The fact Wood can take an era and an event so rehashed and make it feel fresh and new doesn't mean this is merely a memoir of the times (on multiple levels) either. Part of why the memoir hits home isn't just the history, it's the humanity at the core of Wood's story.
Her escape through literature accidentally but quite welcomely nets her a new friend (a fellow Nancy Drew enthusiast), whose family (particularly their father, who worked with Wood's father at the Mill and instantly understands and is kind about her preoccupation with him) whose lifelong friendship leads Wood to dedicate the book to her. Wood and her younger sister Cathy have their own sibling language, with just a few words and explanations allowed for publication. Childlike imaginings and ways of puzzling out and coping with tragedy are universal in Wood's hands and the ten-year-old self coping with the loss of a father and a President is as relatable as the teenager away from home at school for the first time and suddenly at a loss in a bizarre new world full of customs she does not understand.
Family, community, and sense of belonging are all concepts that get thrown around with books like these, but Wood really and genuinely explores them. Towards the end of the book when her older sister gets her driver's license (the father was the main driver in the family) and takes the family out for a spin in their father's car (undriven since his death) and is cheered by the landlords, the neighbors, and the community, it's a moment that in the hands of a lesser writer might feel overwrought. But Wood perfectly scores the sentiment throughout. The almost throwaway line of Wood's friend urging her to come play at the house where Wood has hidden from her grief and Wood's polite refusal and desire to stay with her family packs a wallop that some authors might spend pages (or an entire book) trying to capture.

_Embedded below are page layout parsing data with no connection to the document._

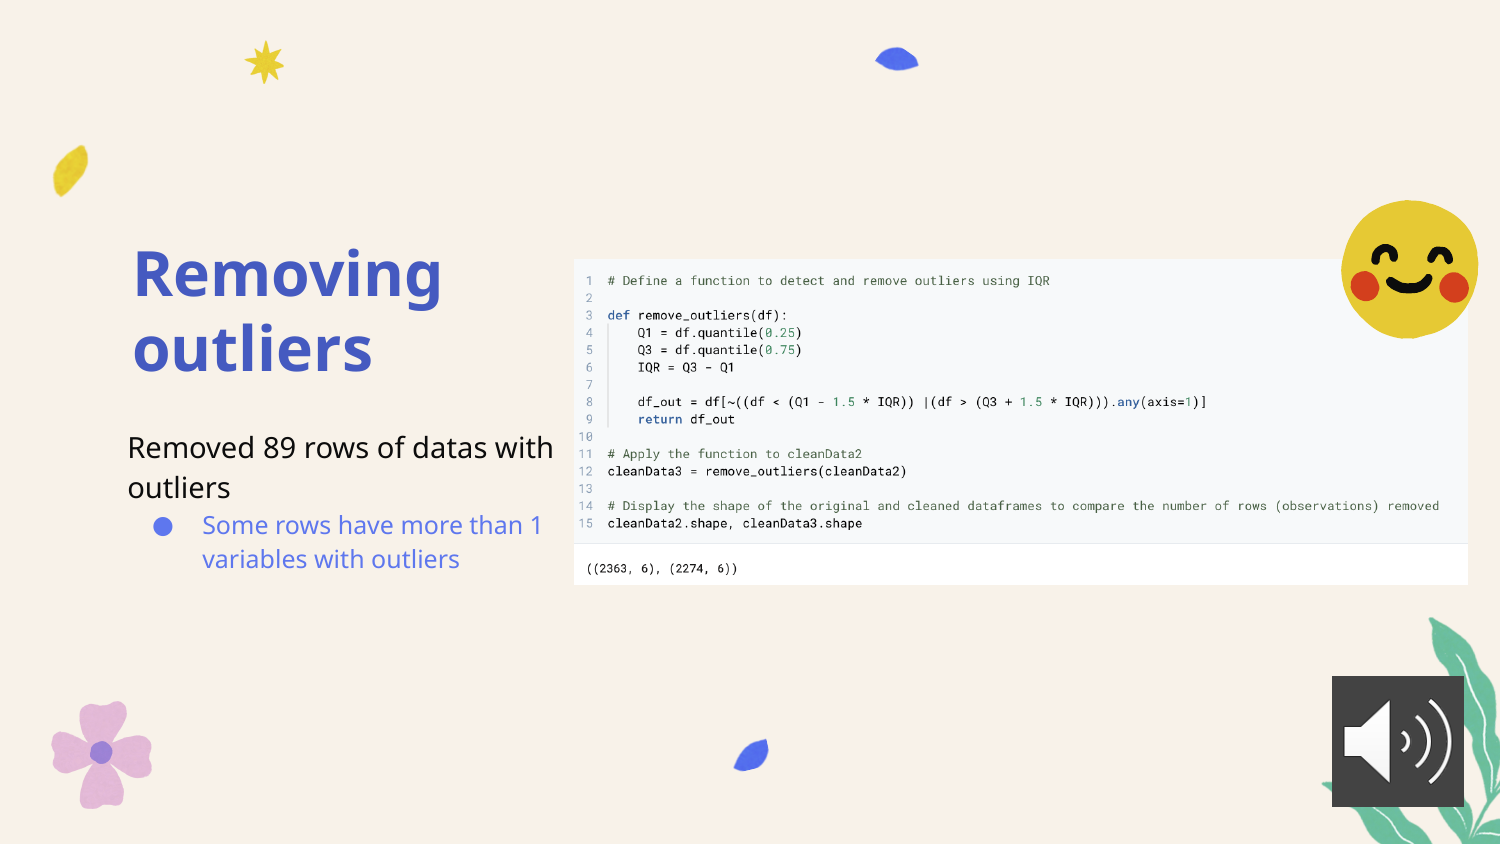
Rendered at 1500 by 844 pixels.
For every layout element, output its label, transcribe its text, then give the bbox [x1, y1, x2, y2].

picture [1290, 602, 1500, 844]
picture [874, 39, 922, 84]
picture [244, 40, 284, 84]
picture [51, 143, 91, 198]
subtitle Removed 89 rows of datas with outliers Some rows have more than 1 variables with outliers [112, 409, 569, 547]
picture [728, 737, 772, 774]
picture [51, 701, 152, 809]
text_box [1340, 199, 1480, 339]
title Removing outliers [116, 218, 668, 409]
picture [574, 259, 1468, 585]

I appreciate now why this book was suggested as required reading for the Kennedy mythos. It's not only excellent in making real and fresh what's surrounded now in nostalgia and myth, it's about the real family at the core of the tragedy. But beyond the Kennedy connection, it's a compelling coming of age story with memorable characters and stories that will stick with you.

This book nails home perfectly why we take where we were on historic events so personally.

As we watch TV for three days straight, I observe my mother in a dawning wonder, having spent most of three seasons comparing my family to other families, both fictional and real. We're not the Vaillancourts with their working father, or the Gagnons with their fried toast and heaps of shoes. We're not the Marches of Little Women, with their grand piano and happy ending; or the Cuthberts of Green Gables, with their one irrepressible child; or the Drews, lousy with last-minute luck. We are, it turns out, bracingly closer to a family that seems equal parts real and make-believe; stoic and storied and rich, admired by the whole world over. Imagine my surprise. (pg 177)



It's because often in historic events do we see our shared humanity that transcends so many barriers and that can sustain us.


Notable: Okay, one historical inaccuracy highly attributable to memory I caught takes place in 1963, when admiring a friend's doll collection:

Margie has Barbie AND Ken AND Midge AND Skooter. (pg 24)



Mattel didn't create Skooter (Barbie's little sister Skipper's best friend) until 1965. Skipper wouldn't be released until 1964.

Not that the Wood girls had any of those:


Mum, who's refused us a Barbie for her "vulgar" proportions (pg 171)



_______________________________________________________________________________________

Like Nancy Drew, Father Bob has a housekeeper, a bony, aproned woman named Thurza Hines who likes children and makes cookies with M&M smiley faces before smiley faces have a name. (pg 154)



The smiley face gained popularity in the 1970s, but obviously existed before then, which does beg the question what where they called before then? Happy faces? Smiles?